Gastrodia gunatillekeorum

Scientific classification
- Kingdom: Plantae
- Clade: Tracheophytes
- Clade: Angiosperms
- Clade: Monocots
- Order: Asparagales
- Family: Orchidaceae
- Subfamily: Epidendroideae
- Tribe: Gastrodieae
- Genus: Gastrodia
- Species: G. gunatillekeorum
- Binomial name: Gastrodia gunatillekeorum Bandara, Priyankara & Kumar

= Gastrodia gunatillekeorum =

- Authority: Bandara, Priyankara & Kumar

Species of potato orchid

Gastrodia gunatillekeorum is a new species of potato orchid discovered in Sinharaja rainforest and described in 2020. Each with less 100 mature individuals, only three small populations have been discovered as yet. This plant was named after Nimal Gunatilleke and Savithri Gunatilleke.

It is morphologically similar to Gastrodia spatulata, which is native to Indonesia, due to both species having a white flower with yellowish-orange colouring on the inner wall of the perianth tube and the free part of perianth tube reflexed backwards.
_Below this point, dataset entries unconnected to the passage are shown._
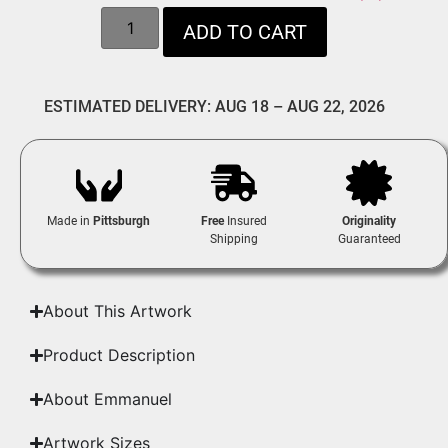
ADD TO CART
ESTIMATED DELIVERY: AUG 18 – AUG 22, 2026
Made in
Pittsburgh
Free
Insured
Originality
Shipping
Guaranteed
About This Artwork
Product Description
About Emmanuel
Artwork Sizes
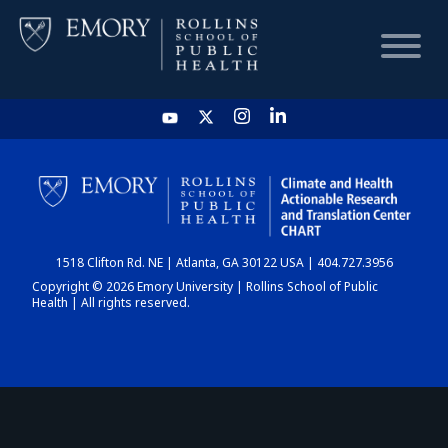
HOME
CHART
1518 Clifton Rd. NE | Atlanta, GA 30122 USA | 404.727.3956
DASHBOARD
Copyright © 2026 Emory University | Rollins School of Public
Health | All rights reserved.
NEWS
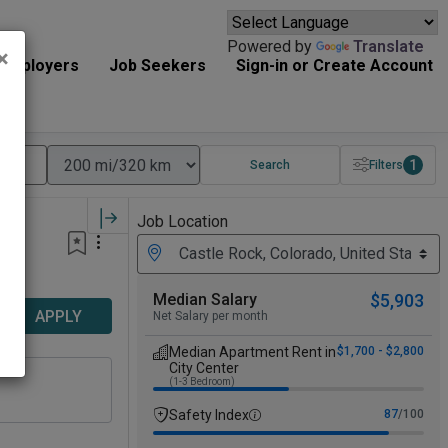
Powered by
Translate
×
Employers
Job Seekers
Sign-in or Create Account
1
Search
Filters
Job Location
Median Salary
$5,903
APPLY
Net Salary per month
Median Apartment Rent in
$1,700 - $2,800
City Center
(1-3 Bedroom)
Safety Index
87
/100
The two species however differ in respect to the spathulate to linear petals which are shorter than sepals, fused only at the base and present inside the perianth tube; the labellum are elongate-elliptic and column broadest in the middle part in G. spatulata, whereas the petals as long as sepals with apical 1/3rd part free (rest fused with sepals) and reflexed backwards, labellum rhomboid in shape, column broadest towards the apex in G. gunatillekeorum.

The only other Gastrodia species known from Sri Lanka is G. zeylanica, a taller species without any yellow colouration in its dull white flowers.